Album Review: Waterloo Teeth – Self-Titled EP


*Originally reviewed for New Noise Magazine on March 14th, 2017 here*

Waterloo Teeth
Self-Titled EP
(Uncool Records)

Ah yes, the mark of a great EP release: 4 gritty, unpolished tracks that sound as if they were feverishly recorded once inspiration struck. That’s what can be said for a modern supergroup side project of sorts, Waterloo Teeth, which consists of Seb Mueller on lead vox and bass, Joey Armstrong on drums – both respectively from SoCal’s SWMRS, and Jakob Danger on guitar (Joey’s younger brother) who fronts his own project under his own birth name.
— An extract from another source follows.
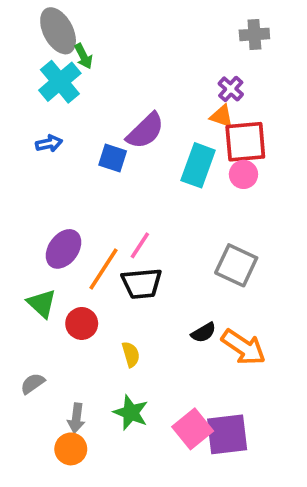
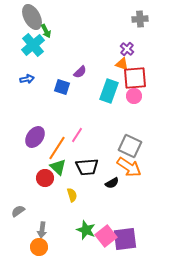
purple semicircle: (145, 131) -> (80, 72), size x0.6
black trapezoid: (142, 283) -> (87, 167), moved
green triangle: (42, 303) -> (58, 167), moved
orange arrow: (243, 347) -> (129, 167), moved
green star: (131, 413) -> (86, 230), moved

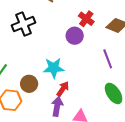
Released on Uncool Records, an independent label founded by the members of SWMRS themselves, the quartet collection of songs on caters more directly to the band’s personal musical interests outside of their primary projects. This being heavily, if not entirely, a product of high level romanticization and adoration of The Replacements. With a chugging guitar mimicking the classic sound of Midwestern rock and roll, and a proper amount of crunch to make you suspect Faces were also a large part of the inspiration puzzle. Only logical the the band will be supporting Tommy Stinson’s band, Bash & Pop, on their upcoming run of dates.

Lyrically, Muller for half the e.p. switches between stream of consciousness confessions with imagery of standard suburbia–what you can expect from tracks entitled, “Big Green Lawn” and “Vernon Market”–while tidying it up with a concrete chorus. “Cutting class on a weekday / walking down the sidewalk / staring at the sky / wondering why these days go by” easily sets the precedent of what to expect from Waterloo. And what would a rock and roll release be without a mention of boredom and abundant whiskey consumption? Hardly anything for them.
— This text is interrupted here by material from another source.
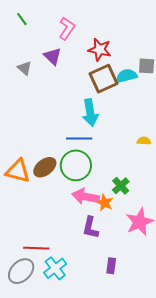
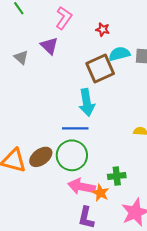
red star: (100, 50) -> (103, 29), moved, size x0.6
cyan semicircle: (126, 76) -> (119, 54), moved
green cross: (121, 186) -> (117, 176), turned 36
For the remaining half, or side B of the hopefully to be released cassettes spotted on their Instagram, the pattern is broken by a higher-gear punk backbeat in, “Over You” along with a more personal lyrical about, perhaps, a romantic interest in, “Strangers.” Both proving to be effective to create enough variation that keeps the listener interested.

Though side projects tend to fade as their not the primary outlet for musicians, and because realistically, they can fall flat in comparison to the main musical projects, Waterloo Teeth have created a notable and charming EP. But will they record more? Well, the ball’s in their court.